"Don't Pee on My Leg and Tell Me It's Raining"
Why can't the Biden campaign be honest about the Super Bowl interview?
To borrow language from Judge Judy, if you’re standing next to me pissing on my leg, don’t look at my face and tell me it’s raining. But that’s exactly what President Joe Biden is doing as he skips yet another Super Bowl interview, a political tradition since Barack Obama’s presidency. Last year, the White House suggested that the problem was Fox, but this year CBS — a broadcaster whose news programs are as milquetoast as they come — is hosting the event and the Biden administration has a new excuse:
Biden advisers tell CNN they see skipping the interview, which would have aired as a segment of the pregame show and not during peak viewing hours on the CBS broadcast, as a strategic decision to give Americans a break from the politics of the 2024 campaign. Advisers say they’re seeing people already expressing fatigue with election news and want to avoid piling on.
Yes, the president who almost never does press conferences or interviews is concerned about inserting politics into the Super Bowl. The White House, according to communications director Ben LaBolt, just wants to make sure Americans can “enjoy watching what they tuned in for — the game.”
Biden’s excuses for not speaking to the public during the game would be more compelling if they were consistent. Last year, it was the right-wing journalists and, this year, it’s something about keeping politics out of our football.
Of course, everybody knows the truth — Biden can’t handle late nights at 81 years old. The president made excuses for skipping G20 and NATO summit dinners.
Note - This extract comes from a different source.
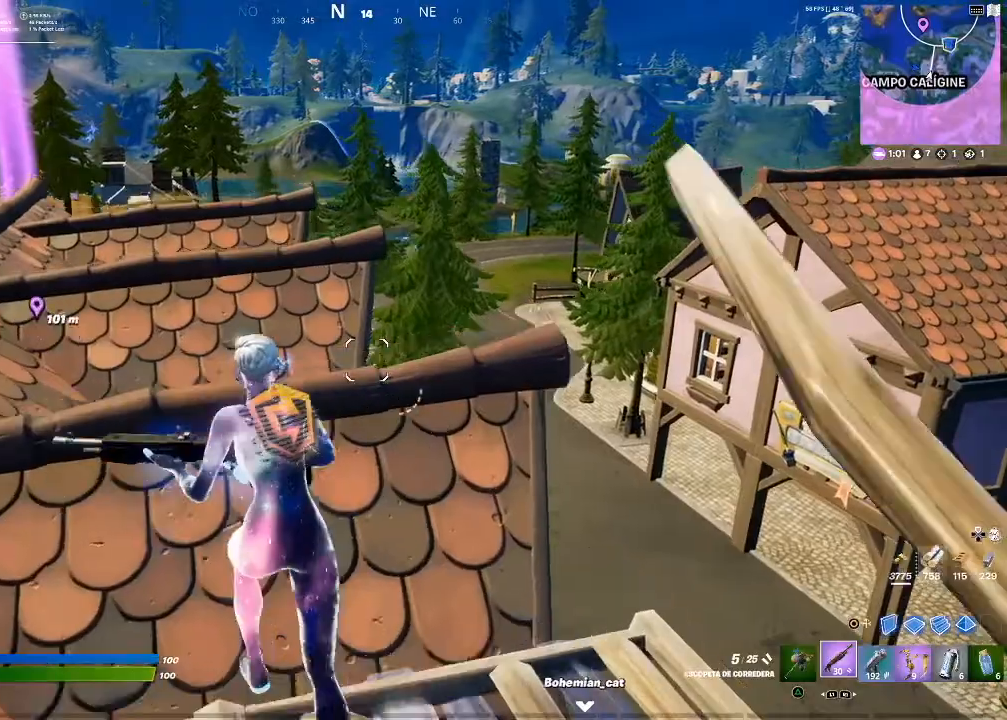
{"buttons": [], "left_stick": "up-left", "right_stick": "center", "events": [[33, "CROSS", "up"]]}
In Vietnam, Biden awkwardly told journalists gathered at a presser that he was “going to go to bed.” And, just over a month ago on New Year’s Eve, he held a note card as Ryan Seacrest asked him a few soft ball questions about his Christmas vacation and hopes for the new year.
Biden needs to be honest with himself and the public. If he believes he can run a robust campaign this summer and fall, he should, as Ezra Klein recently wrote, prove it:
But Biden is abnormal — he is the oldest sitting president ever and seems it — and he is not projecting to voters the competence and capability that his party is promising them.
There are ways a deft campaign might reframe this, but that argument needs to be made, and it needs to be made by Biden himself, who is, instead, doing far fewer real interviews and holding far fewer news conferences than his predecessors.
Alternatively, if he can’t, he should step aside. Biden is angry about his bad polling and frets that he isn’t getting sufficient credit for his policy achievements, but refuses to do an interview when the entire country is watching the Super Bowl. Something has to give. Right now, the Biden campaign seems dishonest at best and delusional at worst.